If there are no such relevant side effects, then using the optimization will be invisible to the programmer, violating none of their expectations for the behavior of the program.

1 Like

Those still seem to be minor optimizations to me, especially in generic code that isn't too fuzzy about taking last() from arbitrary sources for example. That's (hopefully) not the hottest loop in some application. Bigger ones would be about eliding side-effects on map or inspect which can be arbitrarily expensive rather than just stepping along some cursor in a data structure. But we can't skip those until pure closures can be detected, which this trait doesn't enable.

I generally like the idea of having a PureIterator (or similar) trait for optimization purposes. I'm just saying that making it part of the public API will have to meet a higher bar than some internal optimizations.

Some real code samples that would measurably benefit from this could help.

This isn't merely about internal optimizations like .min() using .next() in Enumerate, this is about external optimizations as well based solely on adding some new iterator adapter methods that pass through to the underlying iterator's optimized methods.

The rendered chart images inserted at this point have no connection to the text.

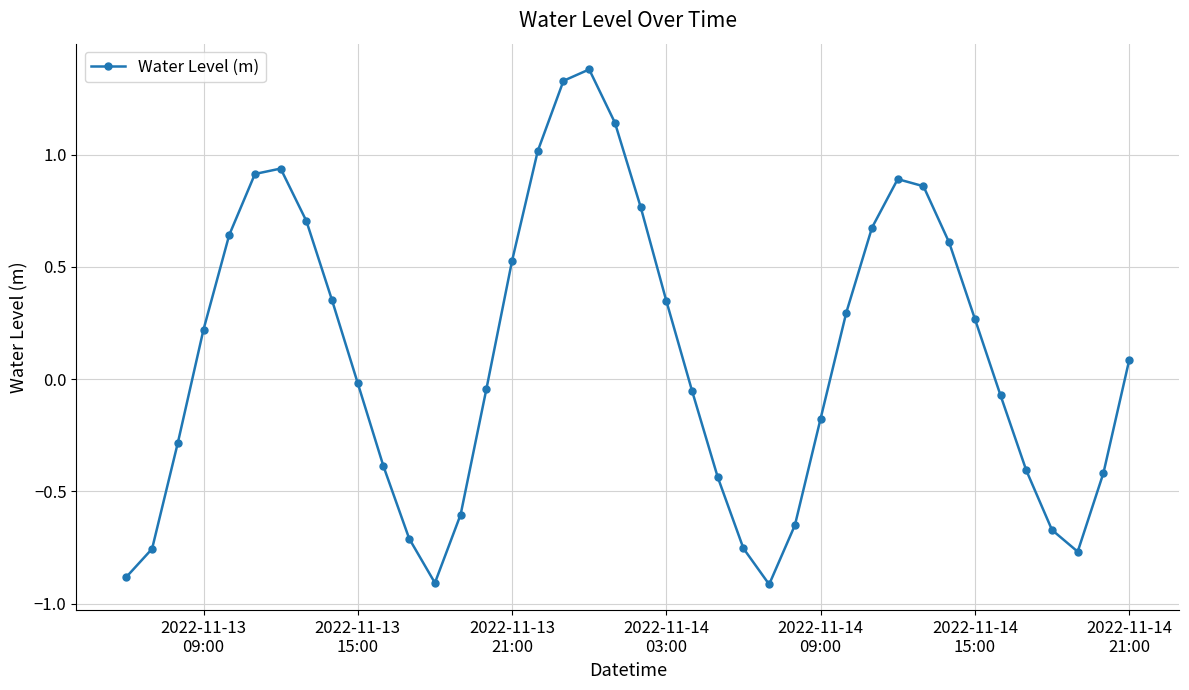

Count the number of categories in the chart.

40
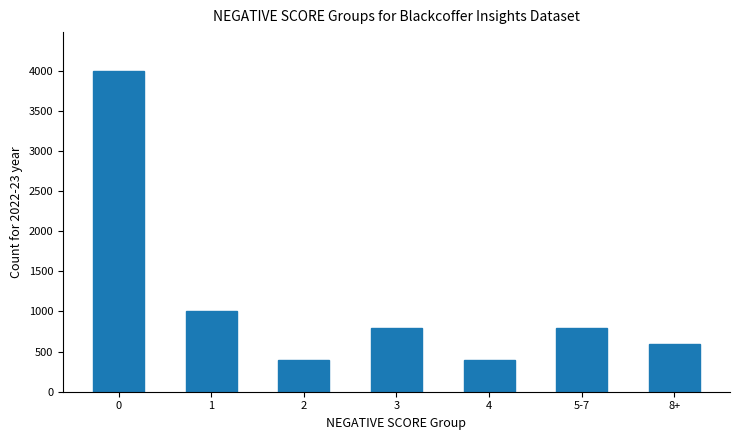

How many categories are shown in the chart?

7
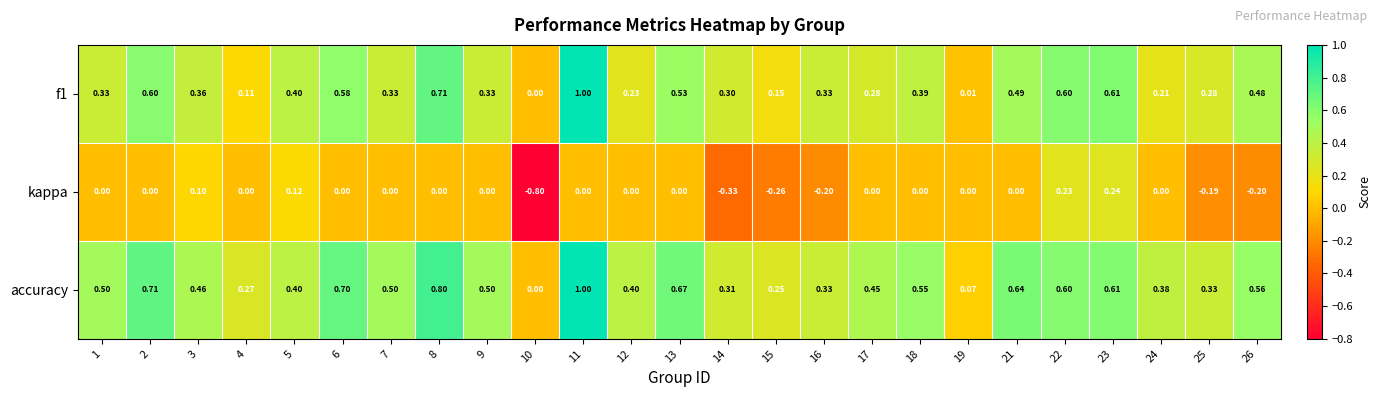

Which series has the largest total across all categories?

accuracy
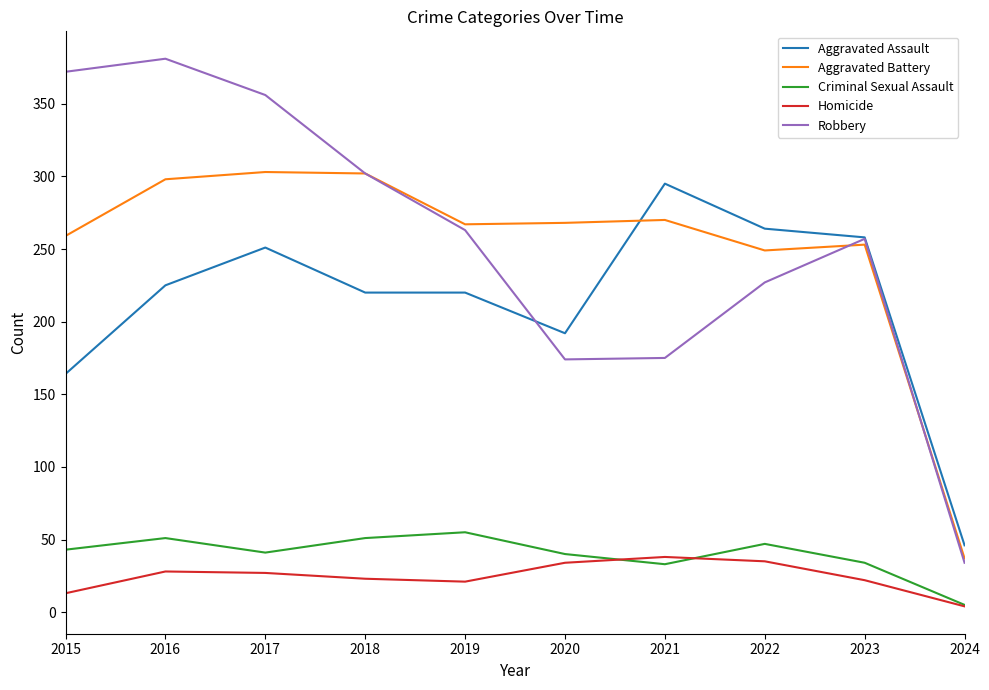

At which label is Aggravated Battery closest to 170?

2022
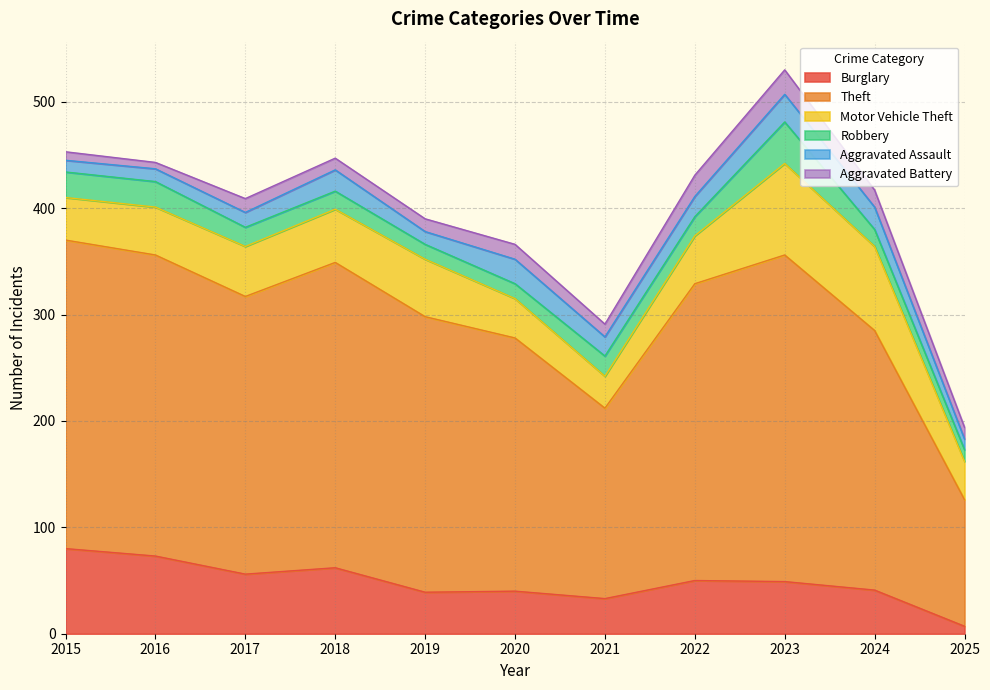

Does the chart display data point markers on the line(s)?

No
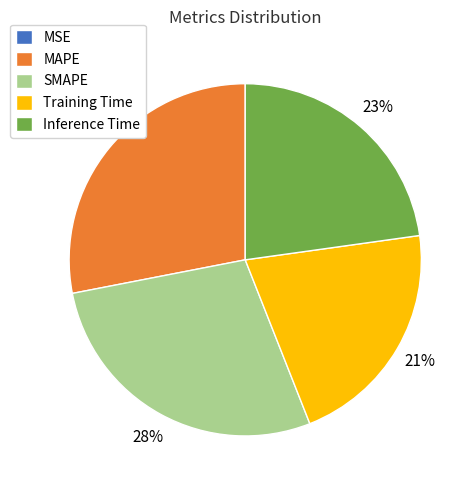

Which has a higher value, MAPE or Training Time?

MAPE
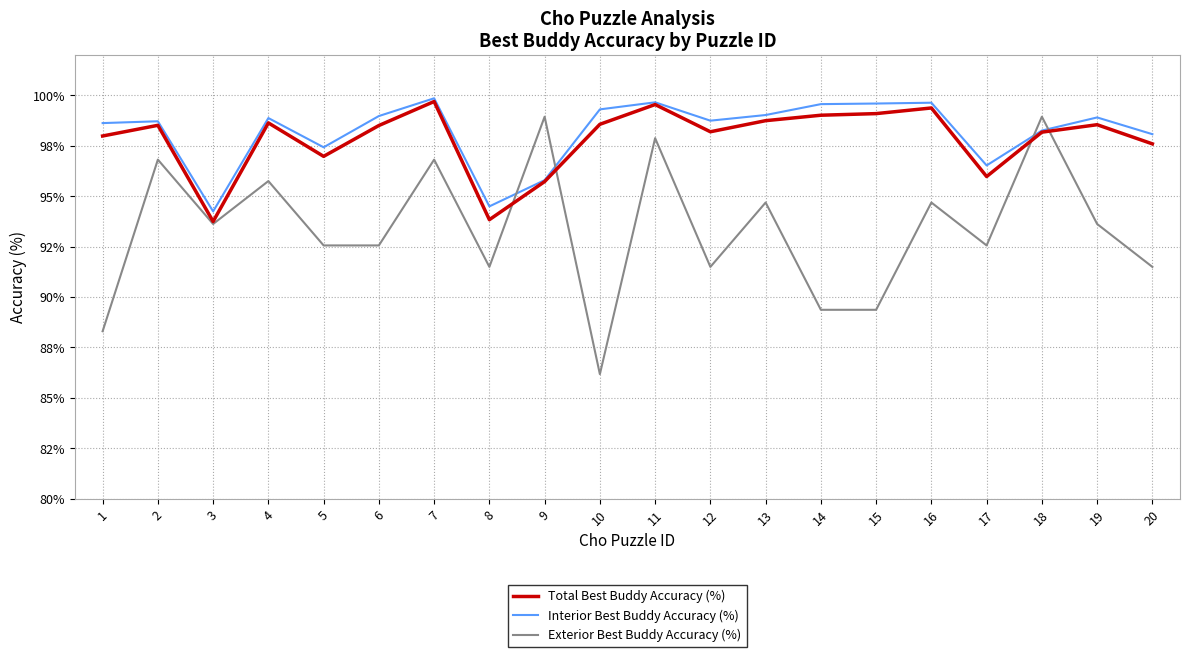

True or false: Total Best Buddy Accuracy (%) has more than 0 points higher than both neighbors.

True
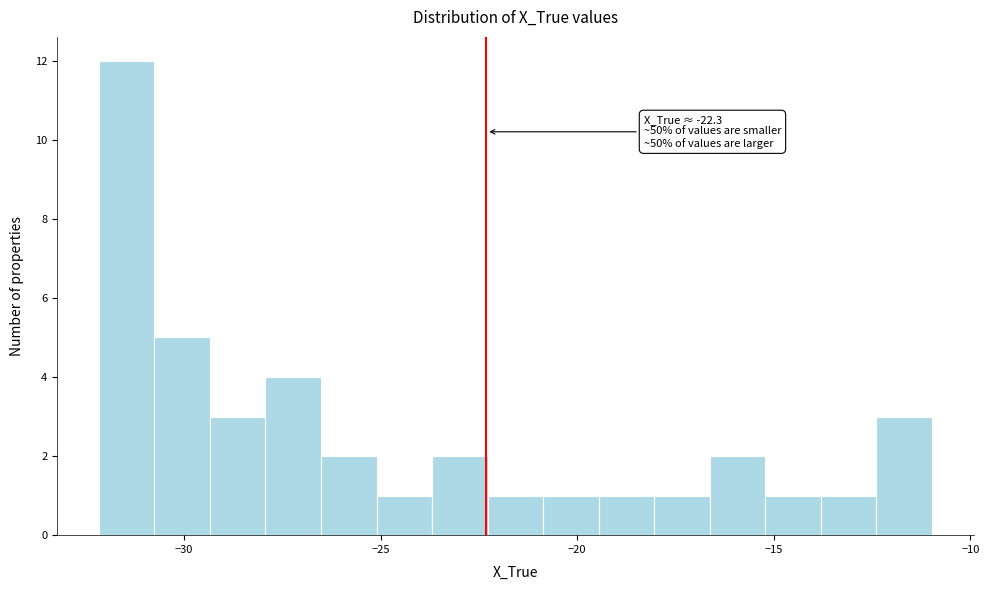

Read against the x-axis, roughly where is the centre of the tallest bar?

-31.5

The example I gave above about splitting a string without spaces into dictionary words is a crate that I'm working on. I've got Iterator implemented with some nice optimizations of its own in non-.next() iterator methods. I'm planning on implementing DoubleEndedIterator, but I realized that when I optimize .last() to .next_back() after that's done, that nice optimization will only exist if no one applies any std iterator adapters whatsoever, which is nowhere near a guarantee. This can ruin performance for a seemingly innocuous reason that a lot of programmers aren't going to suspect, particularly on very long strings that need to be split into words, which might have a very large number of solutions.

It also allows for external optimizations like noticing that your iterator adapter in your crate adds no new side effects and so you do this:

impl<I> ThisTraitName for IteratorAdapterInThisCrate<I>
where
    I: ThisTraitName
{}

This will be limited for now, of course, since external iterator adapters cannot specialize based on traits being implemented or not, and so it might be incorrect to have certain passthrough methods on wrapped iterators when you don't know whether they have side effects or not.

I was looking to submit a feature request to the Rust GitHub repository, and I found this request for the exact suggestion I started with. Following a few links through to another issue, optimizations like these (without a trait like this) were discussed favorably in the past, but were ultimately rejected specifically in order to preserve the behavior of side effects:

Ok, thanks for the patience here! The libs team talked about this and the conclusion was that these iterator adaptor methods should always preserve the same semantics as the current default implementations, specifically with respect to side effects that may be seen.

In light of that I'm going to close this as "unfortunately we can't do this", and otherwise I've opened a tracking issue for auditing those changes we've already made in the standard library.

— alexcrichton, issue 28125, 2 October 2015

This would remove that objection because the underlying iterator or iterator adapter author would be effectively certifying that no side effects would be observable.